Text passage
________________

Federated learning (FL) enables participants to collaboratively train a global model on their collective data without breaching privacy (Li et al., 2020, Foley et al., 2022, Pati et al., 2022a). The decentralized mechanism makes it particularly suitable for privacy-sensitive applications such as medical image analysis (Sheller et al., 2020, Kaissis et al., 2020, Adnan et al., 2022, Yan et al., 2020, Pati et al., 2021, Pati et al., 2022a, Pati et al., 2022b). However, most existing FL methods for medical image analysis only considered intramodal heterogeneity, limiting their applicability to multimodal imaging in practice.
One such application is brain tumor segmentation in multi- parametric magnetic resonance imaging (MRI) (Iv et al., 2018). Specifically, four MRI modalities (in this work, we refer to MRI sequences as modalities following literature (Dorent et al., 2019, Menze et al., 2014, Ding et al., 2021)) are commonly used to provide complementary information and support sub-region analysis: T1-weighted (T1), contrast-enhanced T1-weighted (T1c), T2-weighted (T2), and T2 fluid attenuation inversion recovery (FLAIR). The first two modalities highlight the tumor core, and the last two highlight peritumoral edema (Fig. 1(a)). When applying FL to such multimodal applications in practice, it is not uncommon that some participant institutes only possess a subset of the full modalities due to different protocols practiced, presenting a new challenge with the intermodal heterogeneity across the FL participants. In such a scenario, there can be two objectives for FL: (1) collectively training an optimal global model for full-modal input, and (2) obtaining a personalized model for each participant (Chen and Zhang, 2022, Wang et al., 2019), adapted for its data characteristics, and more importantly, better than trained locally without FL. To our knowledge, these two objectives were rarely considered together in FL for medical image analysis.
This paper proposes a new FL framework for brain tumor segmentation with federated modality-specific encoders and partially personalized multimodal fusion decoders (FedMEPD; Fig. 1(b)). Above all, to handle distinctively heterogeneous MRI modalities, FedMEPD employs an exclusive encoder for each modality, allowing a great extent of parameter specialization. In the meantime, while the encoders are fully shared between the server and clients, the decoders are partially shared and partially personalized dynamically, simultaneously catering to individual participants and common knowledge sharing in FL. Specifically, a multimodal fusion decoder on the server (i.e., a participant with full-modal data) fuses representations from the encoders to bridge the distribution gaps between modalities and reversely optimizes the encoders via backpropagation. Each client’s fusion decoder is partially federated (and partially personalized) at the filter level based on the consistency between the parameter updates of the global and local models. Intuitively, only those parameters whose updates consistently agree between the server and the client are federated. Meanwhile, multiple anchors are extracted from the fused multimodal representations at the server and distributed to the clients along with the shared parameters. On the other end, the clients with incomplete modalities (including the special case of full-modal) calibrate their local missing-modal representations toward the global full-modal anchors via the scaled dot-product attention mechanism (Vaswani et al., 2017) to make up the information loss due to absent modalities and adapt representations of present ones. To this end, we simultaneously obtain an optimal server model (for full-modal input) and personalized client models (for specific missing-modal input) from FL without sharing privacy-sensitive information.

________________

Data records
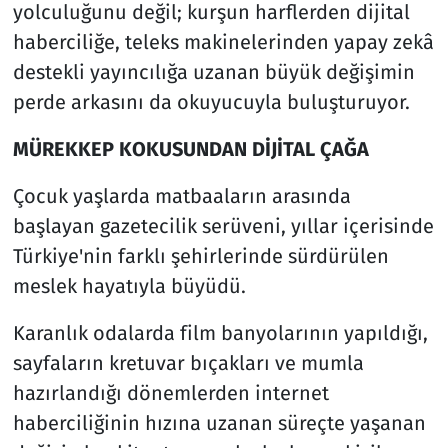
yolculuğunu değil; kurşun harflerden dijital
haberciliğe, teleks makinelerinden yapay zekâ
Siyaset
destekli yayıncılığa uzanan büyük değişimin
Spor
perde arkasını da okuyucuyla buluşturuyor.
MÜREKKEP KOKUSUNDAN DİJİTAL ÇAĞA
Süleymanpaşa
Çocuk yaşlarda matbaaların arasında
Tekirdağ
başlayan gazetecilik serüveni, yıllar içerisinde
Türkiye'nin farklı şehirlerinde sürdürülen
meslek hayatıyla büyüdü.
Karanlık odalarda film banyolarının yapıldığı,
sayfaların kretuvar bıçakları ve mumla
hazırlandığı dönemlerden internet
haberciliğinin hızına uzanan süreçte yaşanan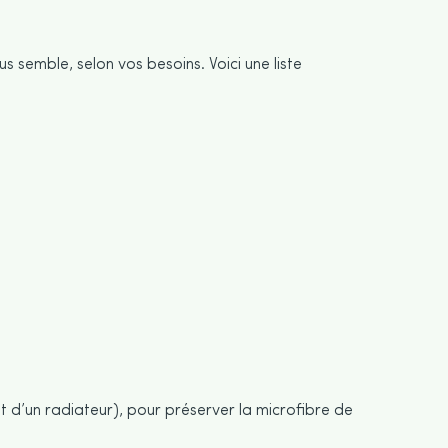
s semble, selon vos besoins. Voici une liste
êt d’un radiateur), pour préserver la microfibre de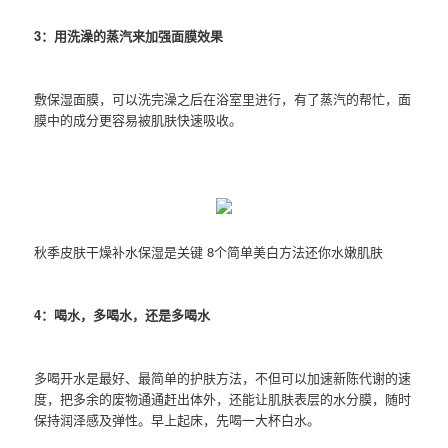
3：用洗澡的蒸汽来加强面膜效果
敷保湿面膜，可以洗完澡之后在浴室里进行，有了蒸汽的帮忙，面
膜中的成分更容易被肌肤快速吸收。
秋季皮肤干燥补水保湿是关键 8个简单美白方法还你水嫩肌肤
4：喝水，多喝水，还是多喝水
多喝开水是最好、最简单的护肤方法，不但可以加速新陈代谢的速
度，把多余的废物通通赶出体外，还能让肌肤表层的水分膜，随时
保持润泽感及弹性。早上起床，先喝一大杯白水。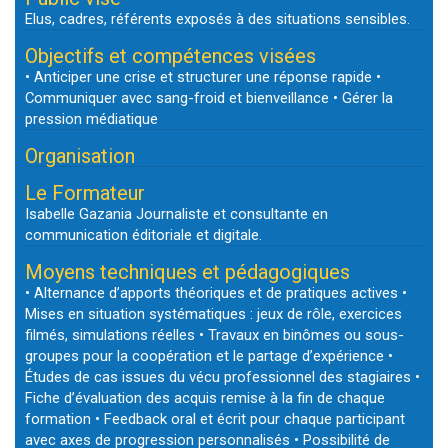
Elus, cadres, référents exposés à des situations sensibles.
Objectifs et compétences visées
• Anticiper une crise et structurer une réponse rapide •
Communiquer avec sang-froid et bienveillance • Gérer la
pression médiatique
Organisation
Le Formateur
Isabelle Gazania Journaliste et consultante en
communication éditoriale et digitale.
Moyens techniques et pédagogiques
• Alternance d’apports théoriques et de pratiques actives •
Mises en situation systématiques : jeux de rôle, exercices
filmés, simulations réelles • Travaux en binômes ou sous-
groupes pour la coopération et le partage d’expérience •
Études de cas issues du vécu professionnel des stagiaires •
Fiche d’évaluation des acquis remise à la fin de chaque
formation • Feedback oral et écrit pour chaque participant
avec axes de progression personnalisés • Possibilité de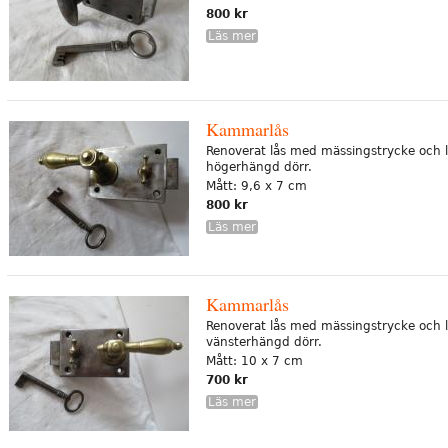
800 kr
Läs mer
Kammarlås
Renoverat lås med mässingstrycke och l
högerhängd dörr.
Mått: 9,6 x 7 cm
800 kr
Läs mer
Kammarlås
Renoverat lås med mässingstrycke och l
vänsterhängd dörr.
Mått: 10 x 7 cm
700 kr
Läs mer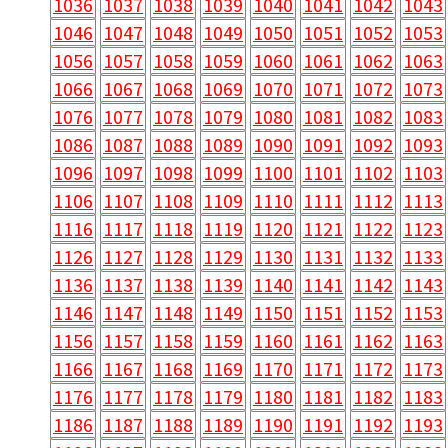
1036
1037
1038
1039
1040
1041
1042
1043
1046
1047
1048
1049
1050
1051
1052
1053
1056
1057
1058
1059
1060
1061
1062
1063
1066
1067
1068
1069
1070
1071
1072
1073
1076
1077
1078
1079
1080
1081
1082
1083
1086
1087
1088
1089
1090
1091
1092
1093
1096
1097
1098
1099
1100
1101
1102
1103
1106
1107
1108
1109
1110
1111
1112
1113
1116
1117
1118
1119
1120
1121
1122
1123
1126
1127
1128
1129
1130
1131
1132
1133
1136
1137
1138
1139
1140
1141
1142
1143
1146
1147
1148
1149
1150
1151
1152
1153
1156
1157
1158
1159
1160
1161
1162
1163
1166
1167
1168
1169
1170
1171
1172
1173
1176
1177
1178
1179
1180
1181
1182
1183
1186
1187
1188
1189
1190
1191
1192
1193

________________

Problem set
1. From the federated learning passage, return the text word for word, starting at the words "Federated learning (FL)" and ending after the words "imaging in practice.".
2. According to the federated learning passage, which two MRI modalities highlight peritumoral edema?

Solution list
1.
Federated learning (FL) enables participants to collaboratively train a global model on their collective data without breaching privacy (Li et al., 2020, Foley et al., 2022, Pati et al., 2022a). The decentralized mechanism makes it particularly suitable for privacy-sensitive applications such as medical image analysis (Sheller et al., 2020, Kaissis et al., 2020, Adnan et al., 2022, Yan et al., 2020, Pati et al., 2021, Pati et al., 2022a, Pati et al., 2022b). However, most existing FL methods for medical image analysis only considered intramodal heterogeneity, limiting their applicability to multimodal imaging in practice.

2. T2-weighted (T2) and T2 fluid attenuation inversion recovery (FLAIR).